▸ INFORMATION SUPPLIED

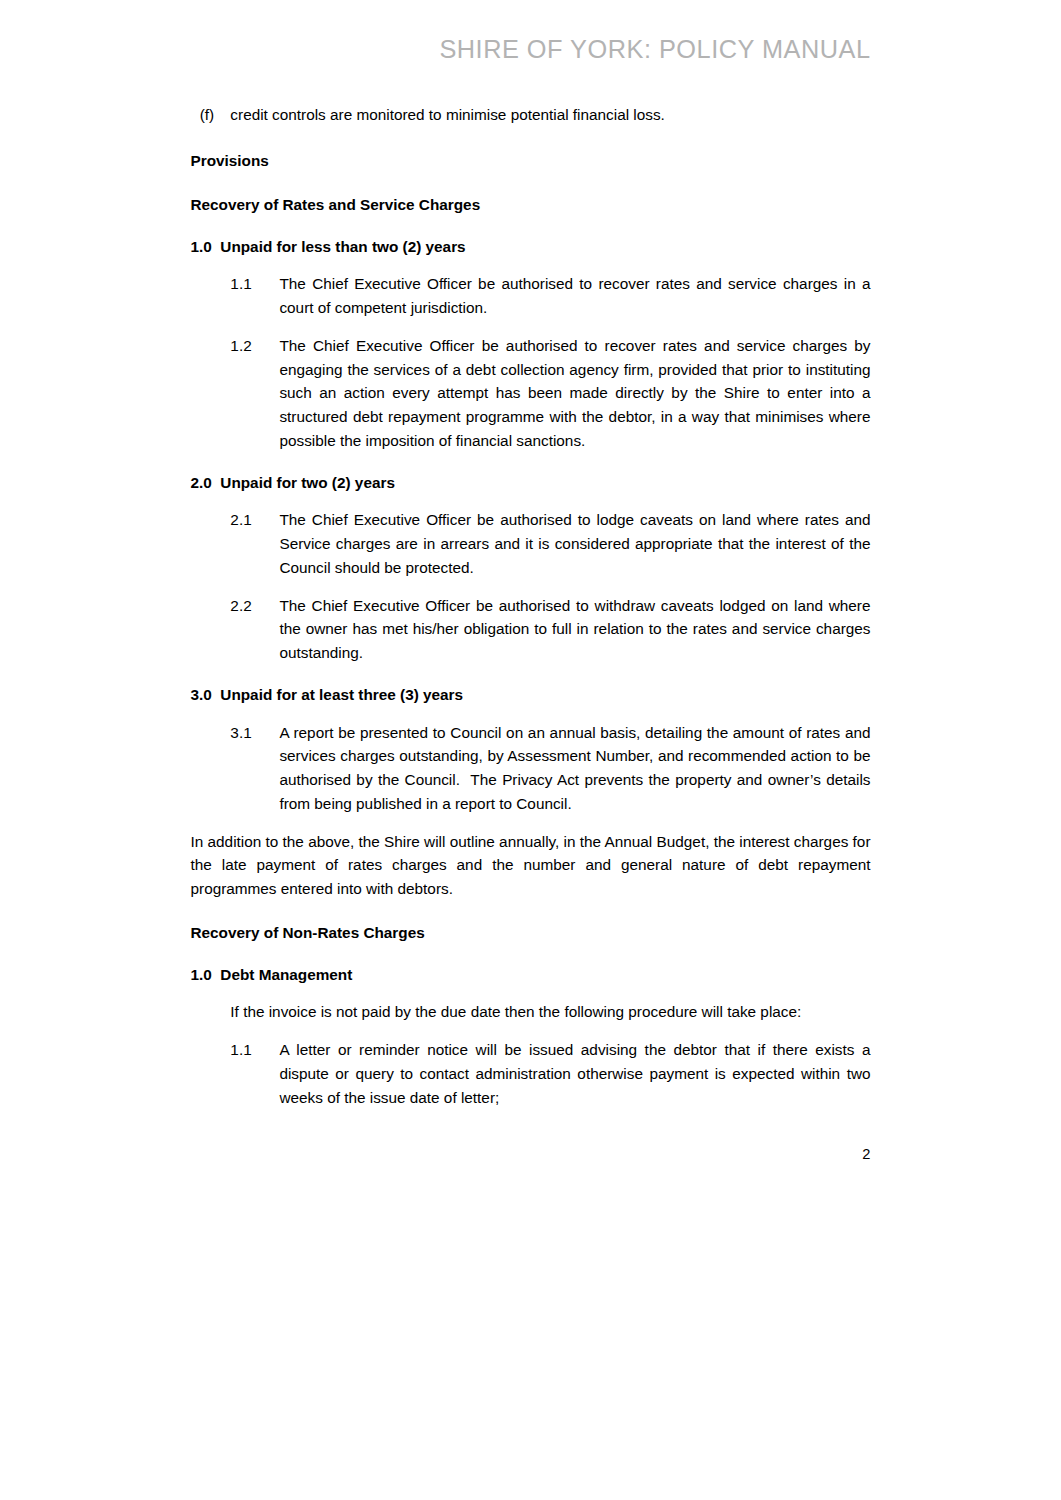SHIRE OF YORK: POLICY MANUAL
(f) credit controls are monitored to minimise potential financial loss.
Provisions
Recovery of Rates and Service Charges
1.0 Unpaid for less than two (2) years
1.1
The Chief Executive Officer be authorised to recover rates and service charges in a court of competent jurisdiction.
1.2
The Chief Executive Officer be authorised to recover rates and service charges by engaging the services of a debt collection agency firm, provided that prior to instituting such an action every attempt has been made directly by the Shire to enter into a structured debt repayment programme with the debtor, in a way that minimises where possible the imposition of financial sanctions.
2.0 Unpaid for two (2) years
2.1
The Chief Executive Officer be authorised to lodge caveats on land where rates and Service charges are in arrears and it is considered appropriate that the interest of the Council should be protected.
2.2
The Chief Executive Officer be authorised to withdraw caveats lodged on land where the owner has met his/her obligation to full in relation to the rates and service charges outstanding.
3.0 Unpaid for at least three (3) years
3.1
A report be presented to Council on an annual basis, detailing the amount of rates and services charges outstanding, by Assessment Number, and recommended action to be authorised by the Council. The Privacy Act prevents the property and owner’s details from being published in a report to Council.
In addition to the above, the Shire will outline annually, in the Annual Budget, the interest charges for the late payment of rates charges and the number and general nature of debt repayment programmes entered into with debtors.
Recovery of Non-Rates Charges
1.0 Debt Management
If the invoice is not paid by the due date then the following procedure will take place:
1.1
A letter or reminder notice will be issued advising the debtor that if there exists a dispute or query to contact administration otherwise payment is expected within two weeks of the issue date of letter;
2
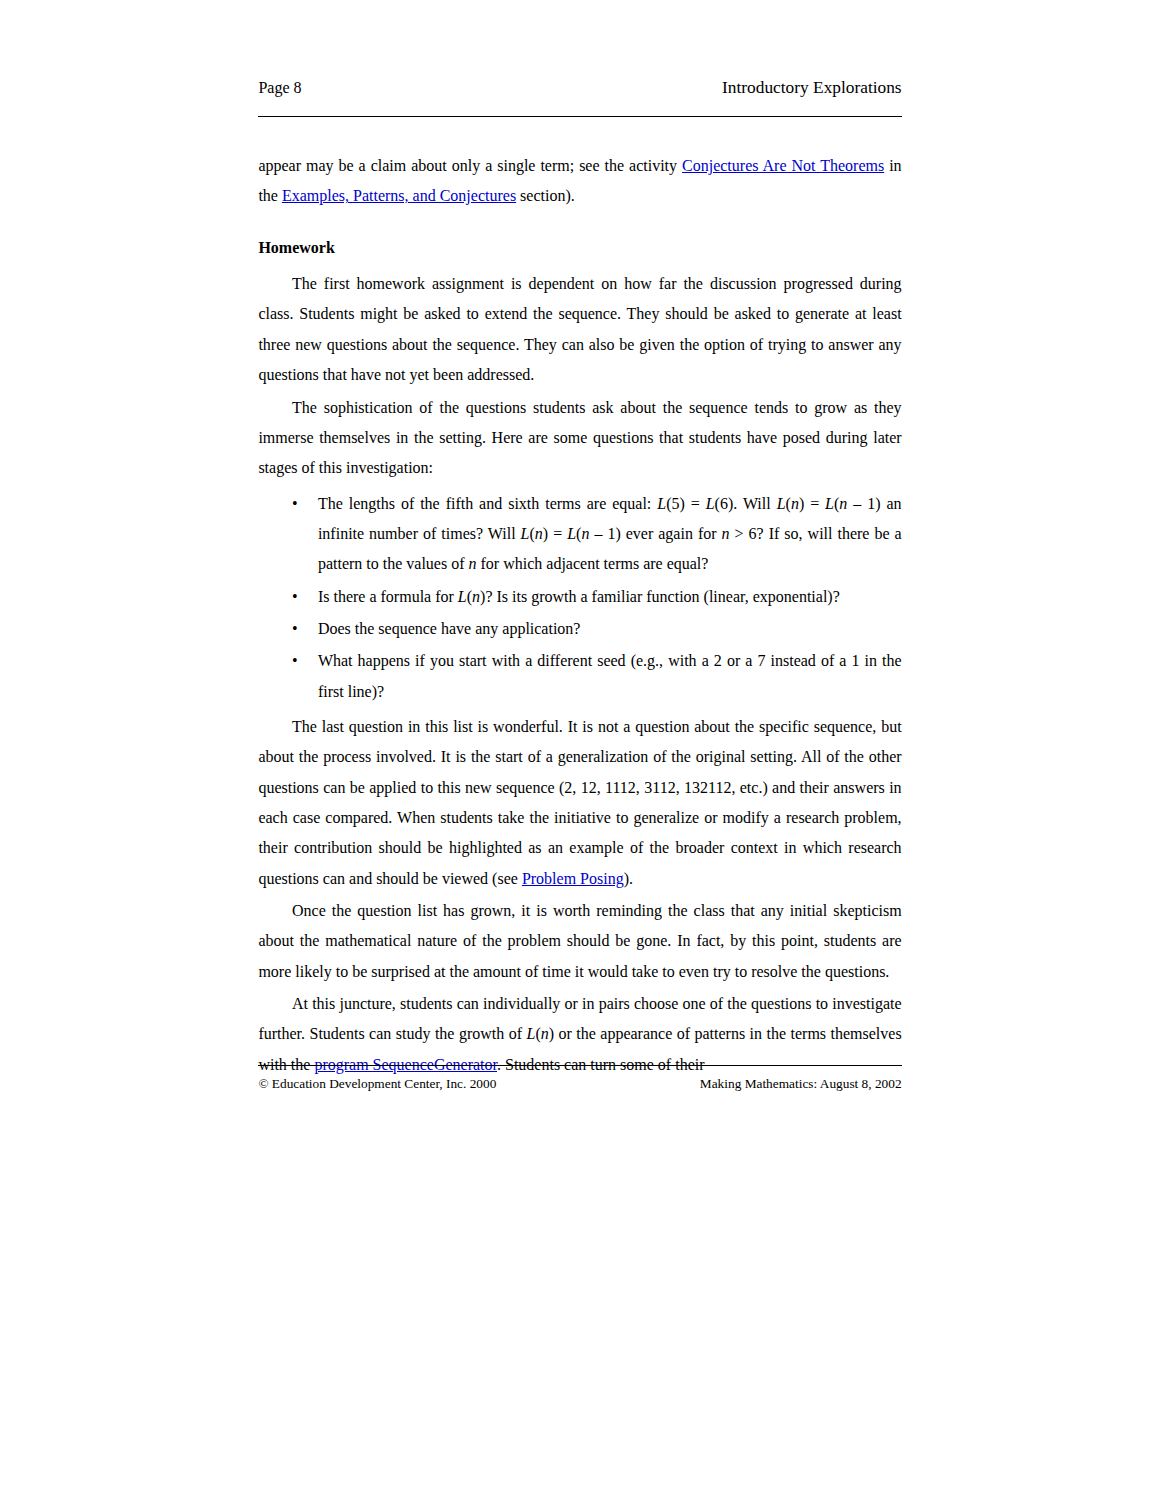Page 8 Introductory Explorations
appear may be a claim about only a single term; see the activity Conjectures Are Not Theorems in the Examples, Patterns, and Conjectures section).
Homework
The first homework assignment is dependent on how far the discussion progressed during class. Students might be asked to extend the sequence. They should be asked to generate at least three new questions about the sequence. They can also be given the option of trying to answer any questions that have not yet been addressed.
The sophistication of the questions students ask about the sequence tends to grow as they immerse themselves in the setting. Here are some questions that students have posed during later stages of this investigation:
The lengths of the fifth and sixth terms are equal: L(5) = L(6). Will L(n) = L(n – 1) an infinite number of times? Will L(n) = L(n – 1) ever again for n > 6? If so, will there be a pattern to the values of n for which adjacent terms are equal?
Is there a formula for L(n)? Is its growth a familiar function (linear, exponential)?
Does the sequence have any application?
What happens if you start with a different seed (e.g., with a 2 or a 7 instead of a 1 in the first line)?
The last question in this list is wonderful. It is not a question about the specific sequence, but about the process involved. It is the start of a generalization of the original setting. All of the other questions can be applied to this new sequence (2, 12, 1112, 3112, 132112, etc.) and their answers in each case compared. When students take the initiative to generalize or modify a research problem, their contribution should be highlighted as an example of the broader context in which research questions can and should be viewed (see Problem Posing).
Once the question list has grown, it is worth reminding the class that any initial skepticism about the mathematical nature of the problem should be gone. In fact, by this point, students are more likely to be surprised at the amount of time it would take to even try to resolve the questions.
At this juncture, students can individually or in pairs choose one of the questions to investigate further. Students can study the growth of L(n) or the appearance of patterns in the terms themselves with the program SequenceGenerator. Students can turn some of their
© Education Development Center, Inc. 2000 Making Mathematics: August 8, 2002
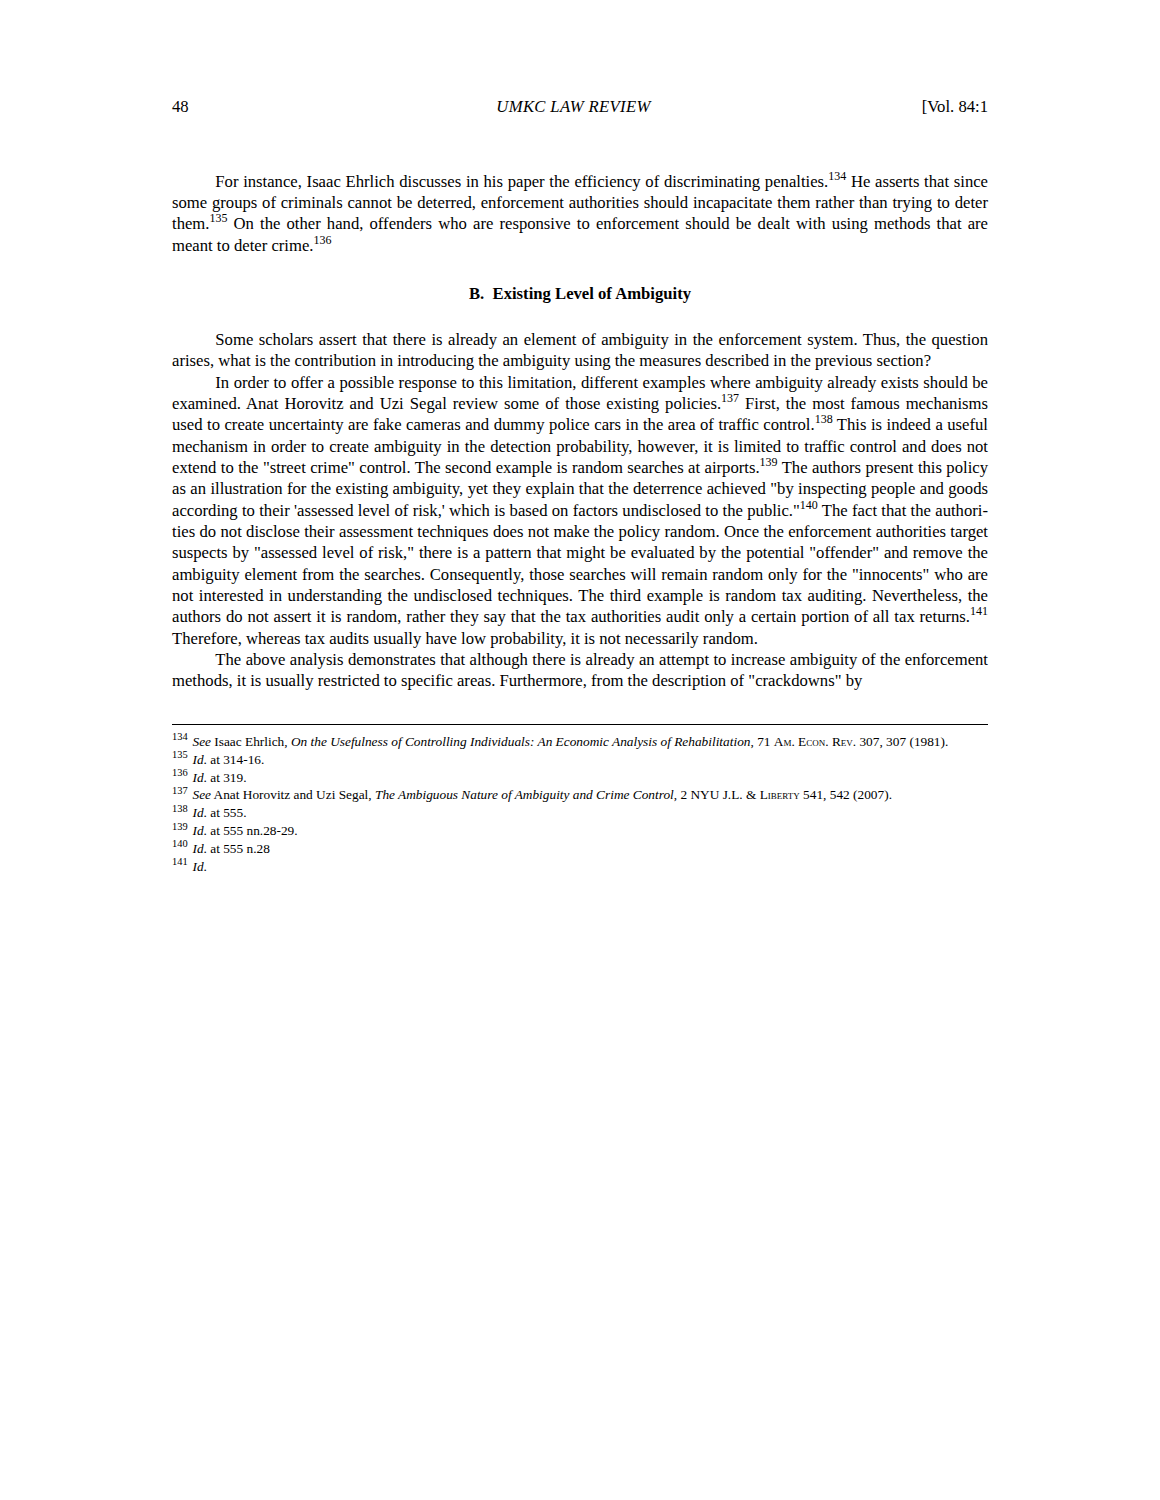48 UMKC LAW REVIEW [Vol. 84:1
For instance, Isaac Ehrlich discusses in his paper the efficiency of discriminating penalties.134 He asserts that since some groups of criminals cannot be deterred, enforcement authorities should incapacitate them rather than trying to deter them.135 On the other hand, offenders who are responsive to enforcement should be dealt with using methods that are meant to deter crime.136
B. Existing Level of Ambiguity
Some scholars assert that there is already an element of ambiguity in the enforcement system. Thus, the question arises, what is the contribution in introducing the ambiguity using the measures described in the previous section?
In order to offer a possible response to this limitation, different examples where ambiguity already exists should be examined. Anat Horovitz and Uzi Segal review some of those existing policies.137 First, the most famous mechanisms used to create uncertainty are fake cameras and dummy police cars in the area of traffic control.138 This is indeed a useful mechanism in order to create ambiguity in the detection probability, however, it is limited to traffic control and does not extend to the "street crime" control. The second example is random searches at airports.139 The authors present this policy as an illustration for the existing ambiguity, yet they explain that the deterrence achieved "by inspecting people and goods according to their 'assessed level of risk,' which is based on factors undisclosed to the public."140 The fact that the authorities do not disclose their assessment techniques does not make the policy random. Once the enforcement authorities target suspects by "assessed level of risk," there is a pattern that might be evaluated by the potential "offender" and remove the ambiguity element from the searches. Consequently, those searches will remain random only for the "innocents" who are not interested in understanding the undisclosed techniques. The third example is random tax auditing. Nevertheless, the authors do not assert it is random, rather they say that the tax authorities audit only a certain portion of all tax returns.141 Therefore, whereas tax audits usually have low probability, it is not necessarily random.
The above analysis demonstrates that although there is already an attempt to increase ambiguity of the enforcement methods, it is usually restricted to specific areas. Furthermore, from the description of "crackdowns" by
134 See Isaac Ehrlich, On the Usefulness of Controlling Individuals: An Economic Analysis of Rehabilitation, 71 Am. Econ. Rev. 307, 307 (1981).
135 Id. at 314-16.
136 Id. at 319.
137 See Anat Horovitz and Uzi Segal, The Ambiguous Nature of Ambiguity and Crime Control, 2 NYU J.L. & Liberty 541, 542 (2007).
138 Id. at 555.
139 Id. at 555 nn.28-29.
140 Id. at 555 n.28
141 Id.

▸ ACTION ITEM
Once you have found every line in the listing that holds the string "Recovery", copy each of them.

▸ PROBLEM SOLUTION
Recovery of Rates and Service Charges
Recovery of Non-Rates Charges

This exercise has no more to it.